The second problem I’m currently having is the fact that even with faster learning, Ms. PacMan still performs badly. For example, the ‘optimal’ policy I designed plays quite badly at times – usually when ghosts are close.
This could be attributed to bad action balancing when evaluating the action decisions the agent returns. For instance, the only reason why Ms. PacMan doesn’t charge through a ghost to get to the dots behind it is simply because I fixed the distance weighting to be squared. Even so, Ms. PacMan still gets stuck at local minimums when choosing between two directions (usually until a ghost wanders too close). And I also had to fix the weighting between similar directions (dots either side).
I may have a new weighting idea which removes the need for this squaring. When summing the weighted directions, add an extra coefficient to the calculations equal to 1/the number fo actions for the action list. For instance, when going toDots, there are over 100 of them, but when running fromGhosts, there are only 4. If using a naive system, Ms.

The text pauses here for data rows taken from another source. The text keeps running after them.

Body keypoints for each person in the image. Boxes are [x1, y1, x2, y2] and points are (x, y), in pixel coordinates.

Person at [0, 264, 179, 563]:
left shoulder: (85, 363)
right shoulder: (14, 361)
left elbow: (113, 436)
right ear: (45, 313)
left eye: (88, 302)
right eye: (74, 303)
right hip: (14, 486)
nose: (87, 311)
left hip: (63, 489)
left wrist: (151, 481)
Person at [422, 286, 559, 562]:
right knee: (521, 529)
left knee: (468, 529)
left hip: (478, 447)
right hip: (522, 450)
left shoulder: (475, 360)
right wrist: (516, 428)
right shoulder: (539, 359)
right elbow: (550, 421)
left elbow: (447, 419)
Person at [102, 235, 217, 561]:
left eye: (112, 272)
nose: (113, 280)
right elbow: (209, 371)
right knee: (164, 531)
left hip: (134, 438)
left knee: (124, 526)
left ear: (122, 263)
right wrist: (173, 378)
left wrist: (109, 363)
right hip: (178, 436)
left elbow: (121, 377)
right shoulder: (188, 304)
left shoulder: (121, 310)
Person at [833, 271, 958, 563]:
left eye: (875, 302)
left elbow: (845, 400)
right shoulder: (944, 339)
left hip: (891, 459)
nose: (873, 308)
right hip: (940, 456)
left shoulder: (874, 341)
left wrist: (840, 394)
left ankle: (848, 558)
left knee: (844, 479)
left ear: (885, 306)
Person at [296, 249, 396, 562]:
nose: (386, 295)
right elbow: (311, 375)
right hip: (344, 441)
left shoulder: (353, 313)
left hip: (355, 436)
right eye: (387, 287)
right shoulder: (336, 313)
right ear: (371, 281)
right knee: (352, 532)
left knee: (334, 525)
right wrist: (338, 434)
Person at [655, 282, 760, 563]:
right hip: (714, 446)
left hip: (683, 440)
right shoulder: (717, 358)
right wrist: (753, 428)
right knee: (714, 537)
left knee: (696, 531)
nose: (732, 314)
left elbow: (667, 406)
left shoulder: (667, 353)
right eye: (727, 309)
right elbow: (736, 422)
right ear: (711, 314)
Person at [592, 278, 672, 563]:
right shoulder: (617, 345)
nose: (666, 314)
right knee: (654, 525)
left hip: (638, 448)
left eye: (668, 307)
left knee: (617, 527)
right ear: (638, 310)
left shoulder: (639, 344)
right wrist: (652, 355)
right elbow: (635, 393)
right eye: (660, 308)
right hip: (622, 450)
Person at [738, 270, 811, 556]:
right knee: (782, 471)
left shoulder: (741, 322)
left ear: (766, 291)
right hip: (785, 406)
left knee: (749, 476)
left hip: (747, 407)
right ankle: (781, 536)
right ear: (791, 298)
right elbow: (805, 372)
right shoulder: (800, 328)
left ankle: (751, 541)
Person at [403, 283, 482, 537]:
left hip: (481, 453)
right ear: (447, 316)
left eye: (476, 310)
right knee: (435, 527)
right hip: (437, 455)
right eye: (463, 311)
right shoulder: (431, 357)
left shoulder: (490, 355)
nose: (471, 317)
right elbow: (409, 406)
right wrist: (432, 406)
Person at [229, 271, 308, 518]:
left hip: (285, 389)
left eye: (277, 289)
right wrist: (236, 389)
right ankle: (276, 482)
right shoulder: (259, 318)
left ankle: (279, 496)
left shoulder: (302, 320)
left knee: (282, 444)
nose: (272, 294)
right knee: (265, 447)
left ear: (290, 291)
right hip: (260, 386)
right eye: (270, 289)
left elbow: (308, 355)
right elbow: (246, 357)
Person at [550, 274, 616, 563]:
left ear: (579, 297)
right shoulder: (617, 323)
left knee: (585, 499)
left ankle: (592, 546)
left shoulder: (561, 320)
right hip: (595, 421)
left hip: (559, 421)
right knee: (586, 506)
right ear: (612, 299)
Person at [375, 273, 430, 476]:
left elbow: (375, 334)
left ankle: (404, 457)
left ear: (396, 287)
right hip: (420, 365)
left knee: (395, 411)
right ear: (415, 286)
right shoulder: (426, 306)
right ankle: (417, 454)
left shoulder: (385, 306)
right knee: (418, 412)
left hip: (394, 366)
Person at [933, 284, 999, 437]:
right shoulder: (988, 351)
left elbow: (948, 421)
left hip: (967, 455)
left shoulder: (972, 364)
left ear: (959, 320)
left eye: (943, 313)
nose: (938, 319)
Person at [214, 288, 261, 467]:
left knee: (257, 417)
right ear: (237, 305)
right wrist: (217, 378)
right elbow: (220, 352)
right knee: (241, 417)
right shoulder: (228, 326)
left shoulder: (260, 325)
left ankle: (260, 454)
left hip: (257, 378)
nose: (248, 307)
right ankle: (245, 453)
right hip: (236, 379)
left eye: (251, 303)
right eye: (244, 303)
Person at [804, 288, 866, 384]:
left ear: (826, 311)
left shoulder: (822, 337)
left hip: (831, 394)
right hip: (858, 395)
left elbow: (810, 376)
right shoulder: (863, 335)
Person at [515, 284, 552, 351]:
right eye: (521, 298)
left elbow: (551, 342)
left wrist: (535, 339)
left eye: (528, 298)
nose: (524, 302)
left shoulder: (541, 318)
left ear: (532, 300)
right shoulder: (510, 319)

PacMan would charge through a ghost if there was 4 dots behind it, simply because a dot’s weight is equal to a ghost’s.
To fix this, the weights of actions can be normalised based on the number of returned actions. So when running fromGhosts (assuming all four are within range and aggressive), the coefficient would be equal to 0.25. Whereas the coefficient for chasing dots would be something like 0.005 (at the start, anyway).
There may be problems with this system in the endgame, when there is only 1 dot left (coefficient of 1). It is hoped that the weighting based on the ordering of the actions will overcome this (high weight for first action list, low for last).